- Action item
For each line below that holds "benefits", return the line as it stands.

- Material for the task
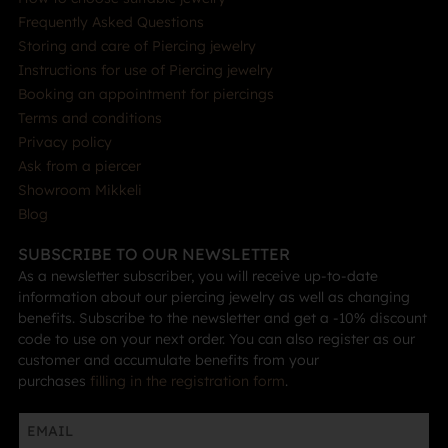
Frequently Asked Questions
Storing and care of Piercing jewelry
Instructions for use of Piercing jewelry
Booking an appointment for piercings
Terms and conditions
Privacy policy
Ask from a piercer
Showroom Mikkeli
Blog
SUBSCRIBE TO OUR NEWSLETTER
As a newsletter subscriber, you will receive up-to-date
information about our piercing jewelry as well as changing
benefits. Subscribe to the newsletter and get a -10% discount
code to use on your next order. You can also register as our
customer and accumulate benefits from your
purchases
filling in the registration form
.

--

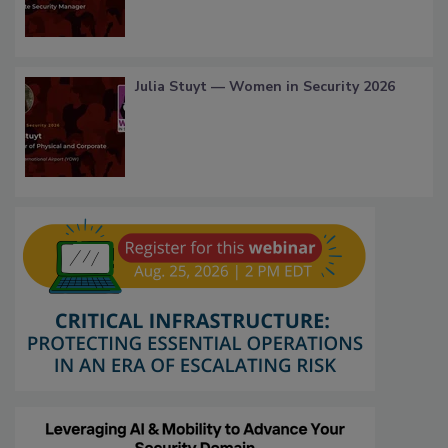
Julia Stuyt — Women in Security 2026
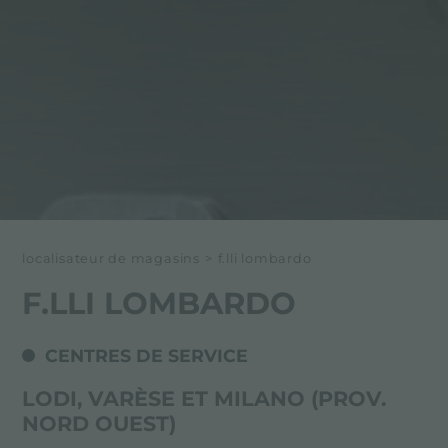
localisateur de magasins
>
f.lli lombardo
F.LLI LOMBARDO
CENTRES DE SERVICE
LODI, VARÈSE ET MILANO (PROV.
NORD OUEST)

- Task result
benefits. Subscribe to the newsletter and get a -10% discount
customer and accumulate benefits from your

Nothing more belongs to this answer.